I'd like my bot to only reply to real emails from real humans. I'm currently filtering out email that admits to being bulk precedence or from a mailing list or has the Auto-Submitted header equal to "auto-replied" or "auto-generated" (see code below). But I imagine there's a more comprehensive or standard way to deal with this. (I'm happy to see solutions in other languages besides Perl.)
NB: Remember to have your own bot declare that it is autoresponding! Include
Auto-Submitted: auto-reply
in the header of your bot's email.
My original code for avoiding mail loops follows. Only reply if realmail returns true.
sub realmail {
my($email) = #_;
$email =~ /\nSubject\:\s*([^\n]*)\n/s;
my $subject = $1;
$email =~ /\nPrecedence\:\s*([^\n]*)\n/s;
my $precedence = $1;
$email =~ /\nAuto-Submitted\:\s*([^\n]*)\n/s;
my $autosub = $1;
return !($precedence =~ /bulk|list|junk/i ||
$autosub =~ /(auto\-replied|auto\-generated)/i ||
$subject =~ /^undelivered mail returned to sender$/i
);
}
(The Subject check is surely unnecessary; I just added these checks one at a time as problems arose and the above now seems to work so I don't want to touch it unless there's something definitively better.)
RFC 3834 provides some guidance for what you should do, but here are some concrete guidelines:
Set your envelope sender to a different email address than your auto-responder so bounces don't feed back into the system.
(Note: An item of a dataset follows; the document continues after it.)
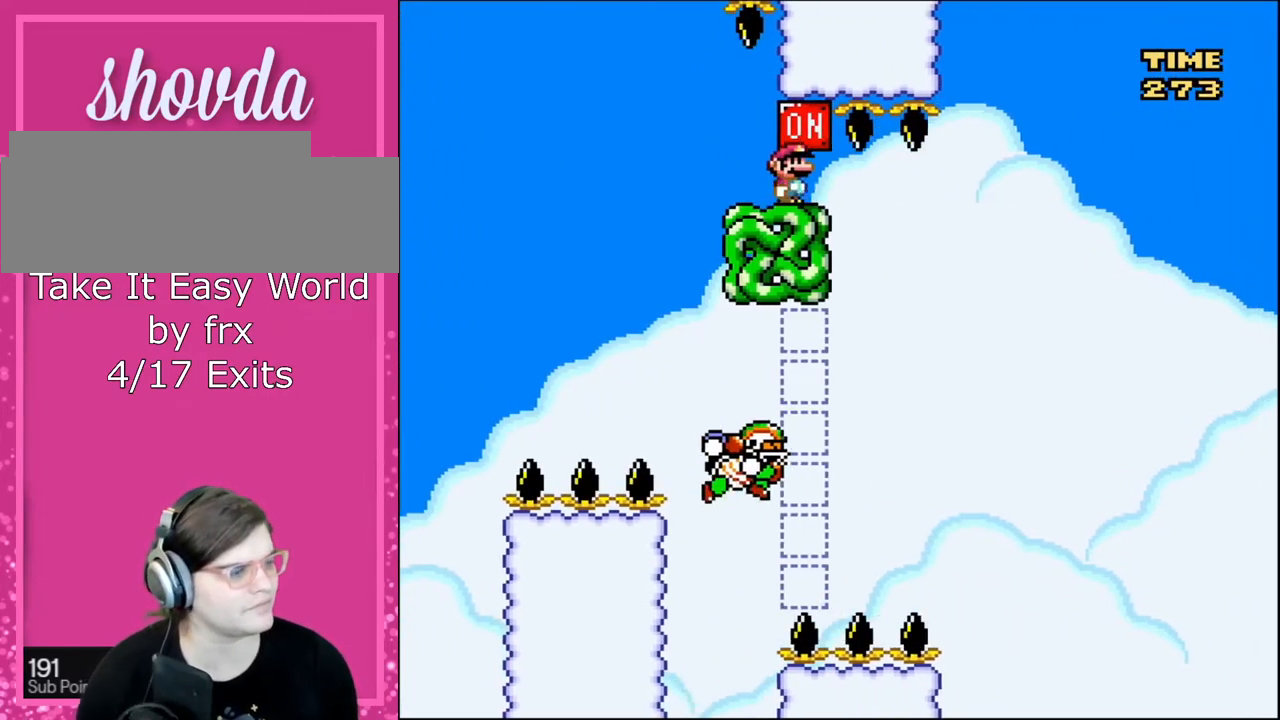
{"buttons": ["Y", "DPAD_LEFT"], "events": [[33, "DPAD_RIGHT", "down"], [467, "DPAD_RIGHT", "up"], [501, "DPAD_LEFT", "down"]]}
I always store in a database a key of when an email response was sent from a specific address to another address. Under no circumstance will I ever respond to the same address more than once in a 10 minute period. This alone stopped all loops, but doesn't ensure nice behavior (auto-responses to mailing lists are annoying).
Make sure you add any permutation of header that other people are matching on to stop loops. Here's the list I use:
X-Loop: autoresponder
Auto-Submitted: auto-replied
Precedence: bulk (autoreply)
Here are some header regex's I use to avoid loops and to try to play nice:
/^precedence:\s+(?:bulk|list|junk)/i
/^X-(?:Loop|Mailing-List|BeenThere|Mailman)/i
/^List-/i
/^Auto-Submitted:/i
/^Resent-/i
I also avoid responding if any of these are the envelop senders:
if ($sender eq ""
|| $sender =~ /^(?:request|owner|admin|bounce|bounces)-|-(?:request|owner|admin|bounce|bounces)\#|^(?:mailer-daemon|postmaster|daemon|majordomo|ma
ilman|bounce)\#|(?:listserv|listsrv)/i) {
That really sounds like something that's probably available as a module from CPAN, but I didn't find anything clearly relevant in five minutes of searching. Mail::Lite::Mbox::Processor looks like it might do what you want:
Mail::Lite::Message::Matcher is a
framework for automated mail
processing. For example you have a
mail server and you have a need to
process some types of incoming mail
messages automatically. For example,
you can extract automated
notifications, invoices, alerts etc.
from your mail flow and perform some
tasks based on content of those
messages.
but its docs are sparse enough that it isn't immediately obvious whether it provides those example functions itself or if you have to provide the code to drive them.
In any case, though, if you haven't already checked CPAN, that's where I would start if I wanted to do something like this.
My answer here only deals with bounces which is more straightforward.
Using DSN (Delivery Status Notification) identifier will help you detect a DSN/bounced message. It should go to Return-Path and not Reply-To.
Here's a sample of a typical DSN message. The header information includes the message id, content type has specific values (delivery-status) etc.
Not able to provide you any codes in perl, just my 2 cents of idea.
PS: Do note that not all mail servers or MTA conforms to this, but I guess most do.
There should be a standard way of dealing with this, but the problem is that you'd have to assume that systems that send auto-replies comply to that standard, when most the time, they just don't.
How do you get the address that you reply to? I hope you aren't using the From: header. Check the Reply-to: header first and if that doesn't exist, use the Return-path:.
But whatever you do, you will simply have to keep a log of what you sent to whom and throttle your bot to some sensible value of messages per time.